• SHORT TASK
Put the lines of the records below into a JSON list of strings, one string per line and with no blank lines, starting at the first line of the records and ending at the line that contains "24L158 14L98 34L121".

• DATA
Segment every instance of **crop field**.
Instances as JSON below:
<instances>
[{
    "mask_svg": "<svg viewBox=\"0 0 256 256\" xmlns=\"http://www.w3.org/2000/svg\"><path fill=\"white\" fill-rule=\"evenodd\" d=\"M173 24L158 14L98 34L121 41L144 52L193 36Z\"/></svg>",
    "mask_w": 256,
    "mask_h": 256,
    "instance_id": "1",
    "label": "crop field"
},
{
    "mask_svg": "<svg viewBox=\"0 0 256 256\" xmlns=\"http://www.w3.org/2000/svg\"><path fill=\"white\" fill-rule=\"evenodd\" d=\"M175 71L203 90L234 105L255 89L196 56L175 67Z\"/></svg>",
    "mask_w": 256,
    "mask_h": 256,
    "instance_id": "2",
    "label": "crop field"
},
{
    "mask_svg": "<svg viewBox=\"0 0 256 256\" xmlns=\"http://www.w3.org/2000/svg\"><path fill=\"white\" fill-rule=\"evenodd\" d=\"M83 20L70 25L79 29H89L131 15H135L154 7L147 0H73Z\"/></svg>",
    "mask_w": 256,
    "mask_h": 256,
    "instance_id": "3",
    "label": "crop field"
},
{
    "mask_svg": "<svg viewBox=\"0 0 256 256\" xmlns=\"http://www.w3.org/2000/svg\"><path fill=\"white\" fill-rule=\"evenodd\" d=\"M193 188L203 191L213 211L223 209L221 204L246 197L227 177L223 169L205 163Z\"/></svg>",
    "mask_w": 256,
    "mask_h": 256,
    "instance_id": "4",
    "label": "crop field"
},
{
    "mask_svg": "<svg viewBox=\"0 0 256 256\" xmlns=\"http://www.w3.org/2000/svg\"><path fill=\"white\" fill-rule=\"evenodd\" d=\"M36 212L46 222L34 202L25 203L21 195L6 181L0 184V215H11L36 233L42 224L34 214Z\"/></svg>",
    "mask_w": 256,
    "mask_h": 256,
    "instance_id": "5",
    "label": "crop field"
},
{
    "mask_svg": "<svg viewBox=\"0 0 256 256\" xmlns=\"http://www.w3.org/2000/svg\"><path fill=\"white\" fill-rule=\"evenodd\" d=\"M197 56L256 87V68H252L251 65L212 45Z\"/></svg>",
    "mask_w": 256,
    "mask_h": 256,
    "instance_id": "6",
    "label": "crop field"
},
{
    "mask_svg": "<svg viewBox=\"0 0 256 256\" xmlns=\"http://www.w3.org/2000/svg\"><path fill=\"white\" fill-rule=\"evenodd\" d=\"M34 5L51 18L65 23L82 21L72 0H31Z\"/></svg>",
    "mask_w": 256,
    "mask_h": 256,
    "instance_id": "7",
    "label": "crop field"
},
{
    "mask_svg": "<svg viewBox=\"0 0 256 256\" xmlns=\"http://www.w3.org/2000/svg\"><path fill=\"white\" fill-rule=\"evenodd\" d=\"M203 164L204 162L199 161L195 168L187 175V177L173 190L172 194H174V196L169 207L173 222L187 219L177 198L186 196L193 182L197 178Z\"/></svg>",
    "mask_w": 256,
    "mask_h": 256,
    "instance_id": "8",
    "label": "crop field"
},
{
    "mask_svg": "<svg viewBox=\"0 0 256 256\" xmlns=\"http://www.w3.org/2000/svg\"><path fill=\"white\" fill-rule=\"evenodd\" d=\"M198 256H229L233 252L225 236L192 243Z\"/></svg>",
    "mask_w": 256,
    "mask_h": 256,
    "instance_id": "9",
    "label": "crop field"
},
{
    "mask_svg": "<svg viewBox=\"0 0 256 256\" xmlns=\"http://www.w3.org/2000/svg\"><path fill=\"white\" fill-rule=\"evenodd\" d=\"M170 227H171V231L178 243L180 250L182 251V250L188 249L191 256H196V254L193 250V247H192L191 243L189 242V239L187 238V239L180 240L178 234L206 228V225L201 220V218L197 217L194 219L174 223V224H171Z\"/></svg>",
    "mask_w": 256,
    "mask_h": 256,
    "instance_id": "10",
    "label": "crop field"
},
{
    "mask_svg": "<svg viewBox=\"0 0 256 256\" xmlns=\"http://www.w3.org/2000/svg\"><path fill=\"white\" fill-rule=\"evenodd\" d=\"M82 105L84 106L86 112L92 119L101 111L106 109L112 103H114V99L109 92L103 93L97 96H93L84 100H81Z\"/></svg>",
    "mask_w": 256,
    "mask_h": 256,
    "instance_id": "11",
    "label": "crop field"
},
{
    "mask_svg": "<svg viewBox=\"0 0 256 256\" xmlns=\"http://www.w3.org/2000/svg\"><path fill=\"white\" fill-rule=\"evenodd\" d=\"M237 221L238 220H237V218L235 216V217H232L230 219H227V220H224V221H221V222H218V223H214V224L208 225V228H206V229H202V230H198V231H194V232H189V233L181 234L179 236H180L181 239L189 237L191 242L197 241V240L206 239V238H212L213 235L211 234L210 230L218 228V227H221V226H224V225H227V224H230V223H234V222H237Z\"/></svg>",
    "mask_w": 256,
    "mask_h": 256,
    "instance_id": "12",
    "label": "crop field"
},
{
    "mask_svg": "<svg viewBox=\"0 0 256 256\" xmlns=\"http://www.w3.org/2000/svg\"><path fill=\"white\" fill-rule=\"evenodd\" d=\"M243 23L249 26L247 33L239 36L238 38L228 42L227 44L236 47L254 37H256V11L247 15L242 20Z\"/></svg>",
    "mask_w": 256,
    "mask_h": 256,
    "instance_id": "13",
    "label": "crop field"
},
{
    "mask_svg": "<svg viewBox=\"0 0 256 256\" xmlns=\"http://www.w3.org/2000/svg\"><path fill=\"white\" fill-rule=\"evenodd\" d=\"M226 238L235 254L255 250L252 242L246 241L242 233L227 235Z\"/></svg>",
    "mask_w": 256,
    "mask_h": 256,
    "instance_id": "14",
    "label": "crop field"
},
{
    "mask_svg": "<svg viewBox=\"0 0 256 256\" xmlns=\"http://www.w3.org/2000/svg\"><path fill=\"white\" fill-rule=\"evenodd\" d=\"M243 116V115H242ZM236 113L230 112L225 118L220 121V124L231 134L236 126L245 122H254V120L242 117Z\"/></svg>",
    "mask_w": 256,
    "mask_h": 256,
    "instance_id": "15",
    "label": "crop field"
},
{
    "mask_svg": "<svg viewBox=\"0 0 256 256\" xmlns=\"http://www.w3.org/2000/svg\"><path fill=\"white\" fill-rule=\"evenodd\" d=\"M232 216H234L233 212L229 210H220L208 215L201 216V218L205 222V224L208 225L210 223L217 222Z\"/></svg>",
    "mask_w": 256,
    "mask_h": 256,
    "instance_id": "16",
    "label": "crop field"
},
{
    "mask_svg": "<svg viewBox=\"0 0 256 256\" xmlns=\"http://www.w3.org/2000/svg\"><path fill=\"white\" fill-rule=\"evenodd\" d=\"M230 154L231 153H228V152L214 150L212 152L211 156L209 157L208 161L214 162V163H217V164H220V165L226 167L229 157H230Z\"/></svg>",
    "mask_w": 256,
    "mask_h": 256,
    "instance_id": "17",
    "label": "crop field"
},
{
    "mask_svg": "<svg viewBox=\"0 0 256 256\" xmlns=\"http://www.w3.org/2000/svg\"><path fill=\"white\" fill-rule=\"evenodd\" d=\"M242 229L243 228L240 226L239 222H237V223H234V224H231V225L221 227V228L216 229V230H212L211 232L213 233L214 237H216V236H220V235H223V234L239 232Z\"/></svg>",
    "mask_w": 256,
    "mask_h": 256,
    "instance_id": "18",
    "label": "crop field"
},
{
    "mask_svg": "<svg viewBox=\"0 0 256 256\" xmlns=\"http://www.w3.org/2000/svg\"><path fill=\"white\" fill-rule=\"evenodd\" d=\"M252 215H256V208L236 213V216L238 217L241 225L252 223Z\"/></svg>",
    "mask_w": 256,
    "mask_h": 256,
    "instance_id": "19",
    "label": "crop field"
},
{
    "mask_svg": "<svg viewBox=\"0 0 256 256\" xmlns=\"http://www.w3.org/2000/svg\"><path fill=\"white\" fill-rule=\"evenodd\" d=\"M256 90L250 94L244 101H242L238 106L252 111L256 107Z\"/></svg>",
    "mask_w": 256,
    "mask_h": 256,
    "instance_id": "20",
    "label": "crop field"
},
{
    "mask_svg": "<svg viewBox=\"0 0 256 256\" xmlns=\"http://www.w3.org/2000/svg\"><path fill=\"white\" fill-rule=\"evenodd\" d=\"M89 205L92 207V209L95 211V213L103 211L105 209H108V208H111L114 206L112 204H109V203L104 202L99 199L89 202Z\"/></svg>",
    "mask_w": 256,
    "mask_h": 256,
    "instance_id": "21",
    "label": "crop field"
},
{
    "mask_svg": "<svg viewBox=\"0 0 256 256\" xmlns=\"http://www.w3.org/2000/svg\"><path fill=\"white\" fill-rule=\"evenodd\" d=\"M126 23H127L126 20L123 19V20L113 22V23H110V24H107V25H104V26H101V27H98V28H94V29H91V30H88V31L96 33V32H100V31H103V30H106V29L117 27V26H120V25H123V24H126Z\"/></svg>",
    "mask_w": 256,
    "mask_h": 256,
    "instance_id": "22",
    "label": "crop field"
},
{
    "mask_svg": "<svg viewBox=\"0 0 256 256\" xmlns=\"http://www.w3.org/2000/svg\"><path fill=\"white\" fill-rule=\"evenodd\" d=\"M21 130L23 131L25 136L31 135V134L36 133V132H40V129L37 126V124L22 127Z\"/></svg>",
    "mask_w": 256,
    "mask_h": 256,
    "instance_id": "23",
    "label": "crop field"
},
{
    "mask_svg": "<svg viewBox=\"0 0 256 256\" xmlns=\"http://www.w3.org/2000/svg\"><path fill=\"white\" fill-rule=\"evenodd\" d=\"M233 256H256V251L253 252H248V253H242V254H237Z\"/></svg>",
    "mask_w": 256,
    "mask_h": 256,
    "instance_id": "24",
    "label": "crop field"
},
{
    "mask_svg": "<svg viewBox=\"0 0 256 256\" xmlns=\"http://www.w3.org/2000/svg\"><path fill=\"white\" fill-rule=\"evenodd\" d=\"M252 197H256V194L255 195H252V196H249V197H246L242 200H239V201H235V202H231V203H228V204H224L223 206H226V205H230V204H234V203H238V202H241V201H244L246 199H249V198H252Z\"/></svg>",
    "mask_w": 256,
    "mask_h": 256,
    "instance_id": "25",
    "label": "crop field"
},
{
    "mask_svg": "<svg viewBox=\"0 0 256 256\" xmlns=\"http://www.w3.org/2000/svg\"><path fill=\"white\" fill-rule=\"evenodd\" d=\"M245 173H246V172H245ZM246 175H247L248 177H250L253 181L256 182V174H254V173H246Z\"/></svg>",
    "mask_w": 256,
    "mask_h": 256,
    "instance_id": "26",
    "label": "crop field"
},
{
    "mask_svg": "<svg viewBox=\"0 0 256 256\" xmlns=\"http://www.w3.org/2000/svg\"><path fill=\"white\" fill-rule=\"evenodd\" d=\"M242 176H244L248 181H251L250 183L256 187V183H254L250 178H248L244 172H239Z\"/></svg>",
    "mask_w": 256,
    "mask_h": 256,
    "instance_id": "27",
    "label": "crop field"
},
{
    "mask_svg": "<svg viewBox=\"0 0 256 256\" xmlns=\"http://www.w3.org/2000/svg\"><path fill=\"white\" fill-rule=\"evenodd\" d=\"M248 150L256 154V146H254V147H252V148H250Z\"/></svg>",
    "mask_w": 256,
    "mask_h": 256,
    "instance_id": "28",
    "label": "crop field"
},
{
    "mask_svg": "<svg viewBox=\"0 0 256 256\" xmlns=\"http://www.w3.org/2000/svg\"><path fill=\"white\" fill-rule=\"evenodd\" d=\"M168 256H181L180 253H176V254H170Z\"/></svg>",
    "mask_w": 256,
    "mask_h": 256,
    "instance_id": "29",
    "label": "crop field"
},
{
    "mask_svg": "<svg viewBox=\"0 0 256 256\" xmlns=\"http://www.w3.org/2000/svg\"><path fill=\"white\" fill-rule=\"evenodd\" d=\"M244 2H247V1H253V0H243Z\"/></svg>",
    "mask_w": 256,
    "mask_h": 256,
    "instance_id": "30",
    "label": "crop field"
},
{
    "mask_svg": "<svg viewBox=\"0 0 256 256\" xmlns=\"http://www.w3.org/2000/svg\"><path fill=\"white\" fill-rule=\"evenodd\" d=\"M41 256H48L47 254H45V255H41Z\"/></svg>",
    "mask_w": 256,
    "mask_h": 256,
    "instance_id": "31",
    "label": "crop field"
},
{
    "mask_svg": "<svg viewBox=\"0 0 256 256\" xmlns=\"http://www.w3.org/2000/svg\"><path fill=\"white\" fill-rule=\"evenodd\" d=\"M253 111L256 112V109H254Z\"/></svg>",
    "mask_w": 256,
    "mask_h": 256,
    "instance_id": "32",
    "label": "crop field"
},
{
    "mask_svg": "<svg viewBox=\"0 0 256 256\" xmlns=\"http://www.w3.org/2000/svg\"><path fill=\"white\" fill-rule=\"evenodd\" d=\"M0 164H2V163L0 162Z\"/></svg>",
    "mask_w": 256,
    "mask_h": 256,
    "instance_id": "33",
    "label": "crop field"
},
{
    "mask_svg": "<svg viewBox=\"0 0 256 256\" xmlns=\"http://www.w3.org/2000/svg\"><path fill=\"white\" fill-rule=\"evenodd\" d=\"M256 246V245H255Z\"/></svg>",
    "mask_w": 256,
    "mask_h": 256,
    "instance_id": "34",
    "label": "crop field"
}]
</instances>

• RESULT
[
  "Segment every instance of **crop field**.",
  "Instances as JSON below:",
  "<instances>",
  "[{",
  "    \"mask_svg\": \"<svg viewBox=\\\"0 0 256 256\\\" xmlns=\\\"http://www.w3.org/2000/svg\\\"><path fill=\\\"white\\\" fill-rule=\\\"evenodd\\\" d=\\\"M173 24L158 14L98 34L121 41L144 52L193 36Z\\\"/></svg>\","
]